**RECORD EXTRACTS**
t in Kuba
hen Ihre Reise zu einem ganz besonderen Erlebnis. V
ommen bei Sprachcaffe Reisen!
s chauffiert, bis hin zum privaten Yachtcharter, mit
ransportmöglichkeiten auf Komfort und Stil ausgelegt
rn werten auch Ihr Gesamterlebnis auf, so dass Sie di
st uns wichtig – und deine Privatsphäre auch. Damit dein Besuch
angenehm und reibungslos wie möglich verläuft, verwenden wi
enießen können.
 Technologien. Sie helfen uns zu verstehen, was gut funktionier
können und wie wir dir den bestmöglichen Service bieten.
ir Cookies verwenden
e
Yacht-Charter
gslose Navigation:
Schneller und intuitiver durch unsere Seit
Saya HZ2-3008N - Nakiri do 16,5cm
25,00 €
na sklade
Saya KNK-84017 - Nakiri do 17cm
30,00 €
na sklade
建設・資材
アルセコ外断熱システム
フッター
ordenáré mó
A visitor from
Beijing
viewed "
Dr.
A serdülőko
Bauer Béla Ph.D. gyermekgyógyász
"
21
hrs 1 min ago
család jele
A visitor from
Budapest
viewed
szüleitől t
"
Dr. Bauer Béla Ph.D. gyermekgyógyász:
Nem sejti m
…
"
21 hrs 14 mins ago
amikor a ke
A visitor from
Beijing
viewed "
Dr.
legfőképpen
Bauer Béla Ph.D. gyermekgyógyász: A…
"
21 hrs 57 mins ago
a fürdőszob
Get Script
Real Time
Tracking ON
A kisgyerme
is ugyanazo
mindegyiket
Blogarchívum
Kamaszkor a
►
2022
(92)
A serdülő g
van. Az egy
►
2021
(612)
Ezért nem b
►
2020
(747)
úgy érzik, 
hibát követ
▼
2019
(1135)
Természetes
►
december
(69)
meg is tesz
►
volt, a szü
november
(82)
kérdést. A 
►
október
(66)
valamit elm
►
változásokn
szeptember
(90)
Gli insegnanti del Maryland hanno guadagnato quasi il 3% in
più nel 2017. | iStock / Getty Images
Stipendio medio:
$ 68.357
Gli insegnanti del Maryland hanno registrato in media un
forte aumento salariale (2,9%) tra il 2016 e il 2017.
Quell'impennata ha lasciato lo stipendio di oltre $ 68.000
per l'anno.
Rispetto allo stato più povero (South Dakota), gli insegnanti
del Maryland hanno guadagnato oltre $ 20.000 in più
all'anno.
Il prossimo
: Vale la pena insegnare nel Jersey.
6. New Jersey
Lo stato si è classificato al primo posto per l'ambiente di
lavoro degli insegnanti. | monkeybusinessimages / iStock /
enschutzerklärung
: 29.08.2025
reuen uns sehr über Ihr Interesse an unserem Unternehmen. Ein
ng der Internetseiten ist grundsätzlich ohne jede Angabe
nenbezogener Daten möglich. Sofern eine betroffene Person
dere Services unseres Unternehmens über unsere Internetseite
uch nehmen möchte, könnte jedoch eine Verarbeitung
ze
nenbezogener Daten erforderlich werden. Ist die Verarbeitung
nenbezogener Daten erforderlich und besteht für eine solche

**EXERCISE DETAILS**
Write the records again exactly as they stand.

**EXERCISE ANSWER**
t in Kuba
hen Ihre Reise zu einem ganz besonderen Erlebnis. V
ommen bei Sprachcaffe Reisen!
s chauffiert, bis hin zum privaten Yachtcharter, mit
ransportmöglichkeiten auf Komfort und Stil ausgelegt
rn werten auch Ihr Gesamterlebnis auf, so dass Sie di
st uns wichtig – und deine Privatsphäre auch. Damit dein Besuch
angenehm und reibungslos wie möglich verläuft, verwenden wi
enießen können.
 Technologien. Sie helfen uns zu verstehen, was gut funktionier
können und wie wir dir den bestmöglichen Service bieten.
ir Cookies verwenden
e
Yacht-Charter
gslose Navigation:
Schneller und intuitiver durch unsere Seit
Saya HZ2-3008N - Nakiri do 16,5cm
25,00 €
na sklade
Saya KNK-84017 - Nakiri do 17cm
30,00 €
na sklade
建設・資材
アルセコ外断熱システム
フッター
ordenáré mó
A visitor from
Beijing
viewed "
Dr.
A serdülőko
Bauer Béla Ph.D. gyermekgyógyász
"
21
hrs 1 min ago
család jele
A visitor from
Budapest
viewed
szüleitől t
"
Dr. Bauer Béla Ph.D. gyermekgyógyász:
Nem sejti m
…
"
21 hrs 14 mins ago
amikor a ke
A visitor from
Beijing
viewed "
Dr.
legfőképpen
Bauer Béla Ph.D. gyermekgyógyász: A…
"
21 hrs 57 mins ago
a fürdőszob
Get Script
Real Time
Tracking ON
A kisgyerme
is ugyanazo
mindegyiket
Blogarchívum
Kamaszkor a
►
2022
(92)
A serdülő g
van. Az egy
►
2021
(612)
Ezért nem b
►
2020
(747)
úgy érzik, 
hibát követ
▼
2019
(1135)
Természetes
►
december
(69)
meg is tesz
►
volt, a szü
november
(82)
kérdést. A 
►
október
(66)
valamit elm
►
változásokn
szeptember
(90)
Gli insegnanti del Maryland hanno guadagnato quasi il 3% in
più nel 2017. | iStock / Getty Images
Stipendio medio:
$ 68.357
Gli insegnanti del Maryland hanno registrato in media un
forte aumento salariale (2,9%) tra il 2016 e il 2017.
Quell'impennata ha lasciato lo stipendio di oltre $ 68.000
per l'anno.
Rispetto allo stato più povero (South Dakota), gli insegnanti
del Maryland hanno guadagnato oltre $ 20.000 in più
all'anno.
Il prossimo
: Vale la pena insegnare nel Jersey.
6. New Jersey
Lo stato si è classificato al primo posto per l'ambiente di
lavoro degli insegnanti. | monkeybusinessimages / iStock /
enschutzerklärung
: 29.08.2025
reuen uns sehr über Ihr Interesse an unserem Unternehmen. Ein
ng der Internetseiten ist grundsätzlich ohne jede Angabe
nenbezogener Daten möglich. Sofern eine betroffene Person
dere Services unseres Unternehmens über unsere Internetseite
uch nehmen möchte, könnte jedoch eine Verarbeitung
ze
nenbezogener Daten erforderlich werden. Ist die Verarbeitung
nenbezogener Daten erforderlich und besteht für eine solche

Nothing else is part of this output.